◆ **Aim of the exercise**:
Reproduce every line of the entries below word for word, changing nothing.

(Saved entries)
______________________________

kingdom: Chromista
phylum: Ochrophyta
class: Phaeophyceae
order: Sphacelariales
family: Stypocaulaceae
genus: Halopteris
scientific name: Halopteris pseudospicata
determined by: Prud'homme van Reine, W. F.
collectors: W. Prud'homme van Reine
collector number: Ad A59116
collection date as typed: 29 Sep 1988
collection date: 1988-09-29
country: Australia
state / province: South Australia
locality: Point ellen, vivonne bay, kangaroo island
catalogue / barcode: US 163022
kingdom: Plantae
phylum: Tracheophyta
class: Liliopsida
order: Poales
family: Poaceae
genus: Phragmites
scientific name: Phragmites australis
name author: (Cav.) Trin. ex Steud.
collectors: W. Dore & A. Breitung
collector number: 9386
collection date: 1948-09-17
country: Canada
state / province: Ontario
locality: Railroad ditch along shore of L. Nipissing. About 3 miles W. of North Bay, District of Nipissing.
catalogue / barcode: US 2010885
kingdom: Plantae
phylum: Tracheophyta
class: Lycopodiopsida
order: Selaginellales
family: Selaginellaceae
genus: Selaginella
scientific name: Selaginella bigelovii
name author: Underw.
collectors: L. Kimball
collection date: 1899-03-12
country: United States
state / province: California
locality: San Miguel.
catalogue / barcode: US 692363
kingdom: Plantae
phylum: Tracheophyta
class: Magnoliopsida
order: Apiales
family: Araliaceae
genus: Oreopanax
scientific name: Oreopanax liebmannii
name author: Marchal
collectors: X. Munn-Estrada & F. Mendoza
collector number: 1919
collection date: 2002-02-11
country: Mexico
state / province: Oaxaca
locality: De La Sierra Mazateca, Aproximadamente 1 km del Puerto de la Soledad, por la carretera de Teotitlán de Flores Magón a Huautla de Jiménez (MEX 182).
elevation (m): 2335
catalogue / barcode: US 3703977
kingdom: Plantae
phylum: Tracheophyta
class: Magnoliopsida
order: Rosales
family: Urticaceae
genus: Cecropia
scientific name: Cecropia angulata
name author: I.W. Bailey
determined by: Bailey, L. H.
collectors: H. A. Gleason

______________________________

◆ **Full output**:
kingdom: Chromista
phylum: Ochrophyta
class: Phaeophyceae
order: Sphacelariales
family: Stypocaulaceae
genus: Halopteris
scientific name: Halopteris pseudospicata
determined by: Prud'homme van Reine, W. F.
collectors: W. Prud'homme van Reine
collector number: Ad A59116
collection date as typed: 29 Sep 1988
collection date: 1988-09-29
country: Australia
state / province: South Australia
locality: Point ellen, vivonne bay, kangaroo island
catalogue / barcode: US 163022
kingdom: Plantae
phylum: Tracheophyta
class: Liliopsida
order: Poales
family: Poaceae
genus: Phragmites
scientific name: Phragmites australis
name author: (Cav.) Trin. ex Steud.
collectors: W. Dore & A. Breitung
collector number: 9386
collection date: 1948-09-17
country: Canada
state / province: Ontario
locality: Railroad ditch along shore of L. Nipissing. About 3 miles W. of North Bay, District of Nipissing.
catalogue / barcode: US 2010885
kingdom: Plantae
phylum: Tracheophyta
class: Lycopodiopsida
order: Selaginellales
family: Selaginellaceae
genus: Selaginella
scientific name: Selaginella bigelovii
name author: Underw.
collectors: L. Kimball
collection date: 1899-03-12
country: United States
state / province: California
locality: San Miguel.
catalogue / barcode: US 692363
kingdom: Plantae
phylum: Tracheophyta
class: Magnoliopsida
order: Apiales
family: Araliaceae
genus: Oreopanax
scientific name: Oreopanax liebmannii
name author: Marchal
collectors: X. Munn-Estrada & F. Mendoza
collector number: 1919
collection date: 2002-02-11
country: Mexico
state / province: Oaxaca
locality: De La Sierra Mazateca, Aproximadamente 1 km del Puerto de la Soledad, por la carretera de Teotitlán de Flores Magón a Huautla de Jiménez (MEX 182).
elevation (m): 2335
catalogue / barcode: US 3703977
kingdom: Plantae
phylum: Tracheophyta
class: Magnoliopsida
order: Rosales
family: Urticaceae
genus: Cecropia
scientific name: Cecropia angulata
name author: I.W. Bailey
determined by: Bailey, L. H.
collectors: H. A. Gleason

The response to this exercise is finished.